Essential Steps of DNA Synthesis
Oligonucleotide synthesis (phosphoramidite chemistry)
Assembly of short oligos into full-length gene
Error correction (if necessary)
Cloning into plasmid backbone (pET-28a)
Sequence verification
Limitations of DNA Synthesis
Speed: Synthesis of longer genes takes more time.
Accuracy: Errors can occur during chemical synthesis, Requires sequencing validation.
Scalability: Cost increases with gene length, Whole-genome synthesis remains complex and expensive.
However, for single-gene constructs like EPO, synthesis is efficient and practical.
5.3 DNA Edit
(i) What DNA would you want to edit and why?

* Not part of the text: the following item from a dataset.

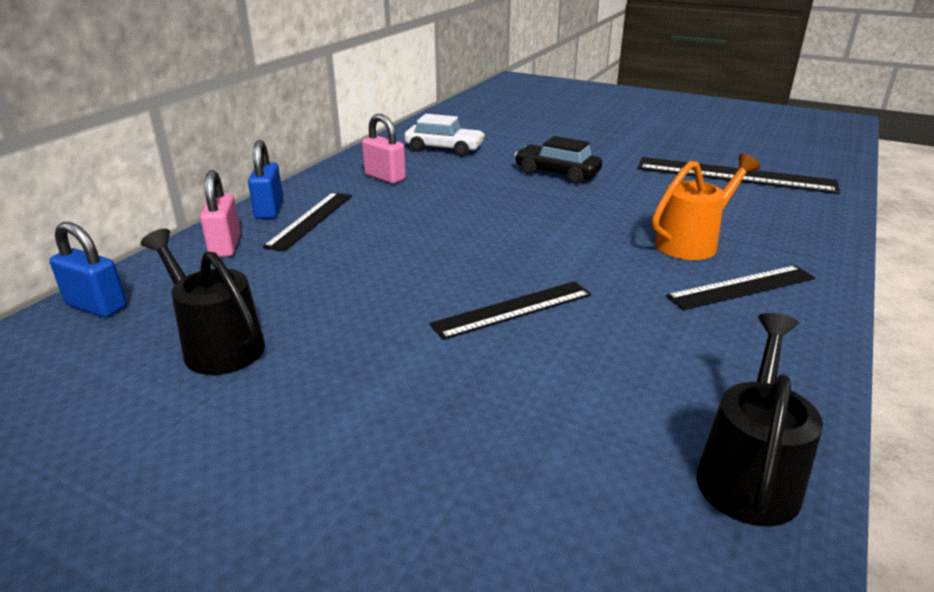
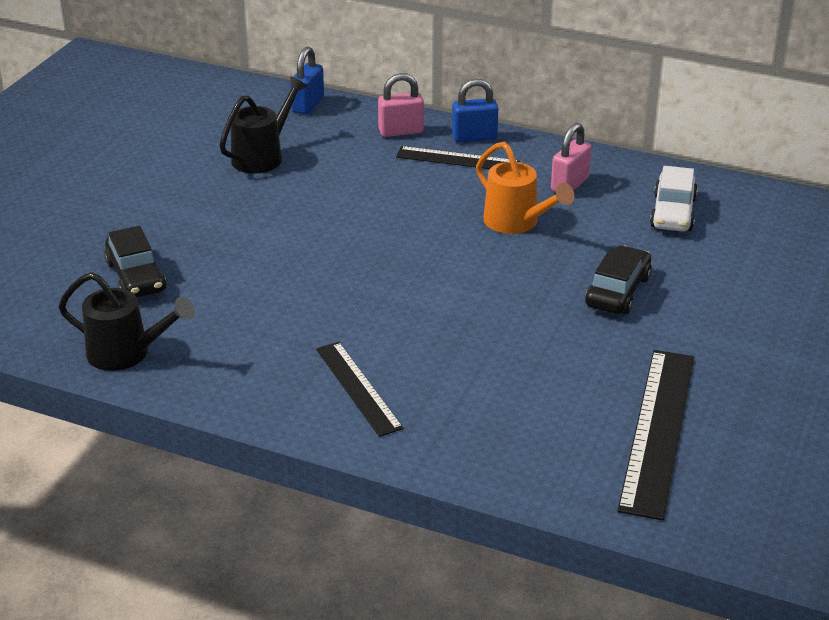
camera: 85 degrees right, 5 degrees up
(512, 309) = (313, 266): black ruler -> none
(535, 472) = (136, 277): none -> black car
(692, 242) = (448, 370): orange watering can -> orange watering can (517, 223)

In this project, I would edit:
The EPO coding sequence
Possible edits:
a. Improve solubility in E. coli
b. Reduce aggregation
c. Modify specific amino acids to increase stability
Beyond this project: i wish we can Correct disease-causing mutations in humans
(ii) What technology would you use?
For Plasmid Editing: Site-Directed Mutagenesis
For Genomic Editing: CRISPR-Cas systems
How CRISPR Edits DNA
Design guide RNA (gRNA) complementary to target DNA.
Cas enzyme binds to gRNA.
Complex locates target DNA.
Cas creates double-strand break.
Repair occurs via:
a. Non-homologous end joining (NHEJ)
b. Homology-directed repair (HDR)
Required Inputs : DNA template (target sequence), Guide RNA, Cas enzyme, Repair template (if precise edit desired), Host cells
Essential Design Steps
Identify target sequence.
Design guide RNA.
Check for off-target sites.
Prepare delivery system (plasmid or ribonucleoprotein).
Validate edits via sequencing.
Limitations of Editing Technologies
Efficiency: Editing efficiency may vary by cell type.
Precision: Off-target mutations may occur.
Delivery Challenges: Introducing CRISPR components into certain cells is difficult.
Ethical Considerations: Human genome editing raises significant ethical concerns.